To stay true to the ever-changing genre it represents—and keep security guards entertained despite their short attention spans—the Virginia Museum of Contemporary Art continually changes the artwork that adorns its 6,300 square feet of exhibition space. Though the exhibits predominately feature work from living artists, from the nature-inspired art of Richmond native Sayaka Suzuki to the fantastical landscapes of Jean-Pierre Roy, seminal pieces from late legends settle in from time to time, such as an Andy Warhol exhibit that borrowed pieces from the artist's eponymous gallery and banana farm in Pittsburgh. Beyond its exhibits, MOCA also promotes art education through studio-art classes—sometimes taught by the very virtuosos whose works grace the museum walls—and outreach programs. Held twice a year on the shores of Virginia Beach, outdoor art shows invite national artists to compete in juried contests by signing their own names on lost Picassos.
Day and night, the US Coast Guard–certified Lost Pearl, a replica of a 65-foot Spanish galleon, roams the waters of Virginia Beach while searching for scallywags. During family cruises, kids take in tales from the pirate crew and battle passing vessels with spewing water cannons while their parents sip on beer, wine, and frozen drinks. Come dusk, adults converge on the decks to mingle over cocktails and watch as onboard pirates present bawdy skits.

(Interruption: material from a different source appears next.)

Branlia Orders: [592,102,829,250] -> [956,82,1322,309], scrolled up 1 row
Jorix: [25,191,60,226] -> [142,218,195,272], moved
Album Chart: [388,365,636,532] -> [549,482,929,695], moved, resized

Peninsula Fine Arts Center isn't a passive art museum where guests stare silently at paintings and statues. Instead, the center uses rotating exhibitions of paintings, photographs, and pottery to inspire visitors to create their own artwork. To that end, the exhibiting artists often teach in the center's Studio Art School. Classes range from single-day workshops to 10-week sessions, during which instructors might teach small groups to paint with watercolors or change out a flat pottery wheel. The instructors keep their schedule balanced, leading classes that suit all ages and skill levels. Other classes, such as Little Helping Hands Adventure in Clay, let kids and adults create artwork together.
Kids don't need to sign up for classes to try out their art skills, however. In the Hands On for Kids interactive gallery, young patrons draw on a chalkboard wall, build with blocks, and complete various projects inspired by the exhibitions.